Phishing attacks continue to post an upward trend. Over the years, phishers have improved their methods, using very convincing domains to bait victims into their schemes.

In fact, a 2019 phishing trends and intelligence report recorded a steady rise in the volume of phishing attacks. It stated that in 2018, for instance, the U.S. phishing activity grew by 40.9%, more than double the 2015 number. Unsurprisingly, 28.9% of these phishing attacks targeted financial institutions.

In this post, we looked at why banking institutions remain a top phishing target. Plus, we explored how they can avoid becoming part of phishing attacks through the use of Domain Reputation API.

Banks Are Still among the Most Favored Phishing Targets, Why?

One primary reason: money. Hackers who can get access to an individual’s banking account or the internal network of a financial institution often “hit the jackpot.”

And cybercriminals do not even need to be that tech-savvy. They can easily connect with groups on the Dark Web to purchase ready-made malware that they can then use for their attacks. Or they can send emails from a typosquatted domain that seems innocent enough to make recipients click on a link enticing them to disclose their passwords (e.g., during a fake request for password reset).

A possible reason for the prevalence of phishing attacks is the widespread availability of free web hosting services. Many financial phishing sites use free web hosts. In the past four years alone, the use of free hosting services steadily increased from 3% in 2015 to 13.8% in 2018. Free hosting allows hackers to set up phishing sites without shelling out any money. Also, they don’t even need to purchase a domain since they can use free subdomains.

Our Investigative Tool: Domain Reputation API

We looked at PhishTank to see if there are valid phishing sites that remain accessible online and stumbled upon https://chase-financial9w[.]com/home/myaccount/index[.]html. Anyone who doesn’t scrutinize URLs before clicking may think this particular link is owned by Chase Bank, one of the biggest banks in the U.S., and so become a phishing victim.
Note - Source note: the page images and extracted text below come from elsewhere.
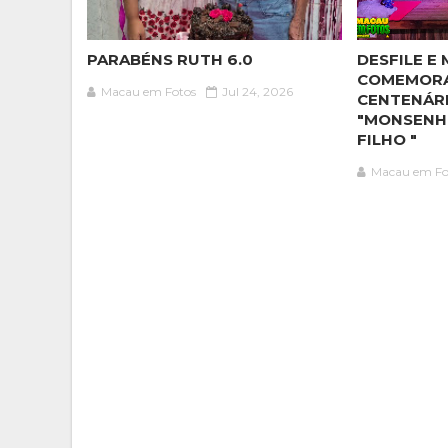
PARABÉNS RUTH 6.0
DESFILE E 
COMEMOR
Macau em Fotos
Jul 24, 2026
CENTENÁR
"MONSENH
FILHO "
Macau em Fo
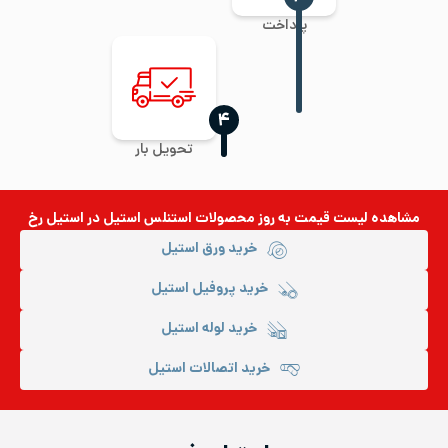
پرداخت
‍۴
تحویل بار
مشاهده لیست قیمت به روز
محصولات استنلس استیل
در استیل رخ
خرید ورق استیل
خرید پروفیل استیل
خرید لوله استیل
خرید اتصالات استیل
Apart from registering a meager score of 74.58, below the ideal score of 100, the tool also posted several warnings that indicate phishing, such as:

• The domain was registered only two days ago (at the time of writing). Any reputable banking institution has been in the business for years, and so should have a relatively old domain.
• The domain is a verified phishing site on PhishTank.

Companies that wish to protect their employees from phishing attacks can integrate Domain Reputation API into their security solutions. It can block access to sites with low reputation scores and other telltale signs of phishing.

Also, a comparison of the spoofed domain’s WHOIS registration details with those of a domain name actually owned by Chase Bank via WHOIS Search revealed huge differences:

Known phishing domain: https://chase-financial9w[.]com/home/myaccount/index[.]html

Legitimate Chase Bank domain: https://chase-financial[.]com/home/myaccount/index.html

While both domains used HTTPS ( typically a sign of website security) and were registered in the U.S., the fake site’s WHOIS record doesn’t reveal much about its owner. Banks and other reliable companies typically show their contact details. Lack of information can be an evasion tactic. Whatever the reason is, it’s clear that the two sites have different owners.

* * *

Banks and other financial institutions won’t be less targeted by phishers anytime soon. In addition to making customers aware of the various social engineering tactics that phishers employ, solutions like Domain Reputation API and WHOIS Search can help tell a real site from a fake one.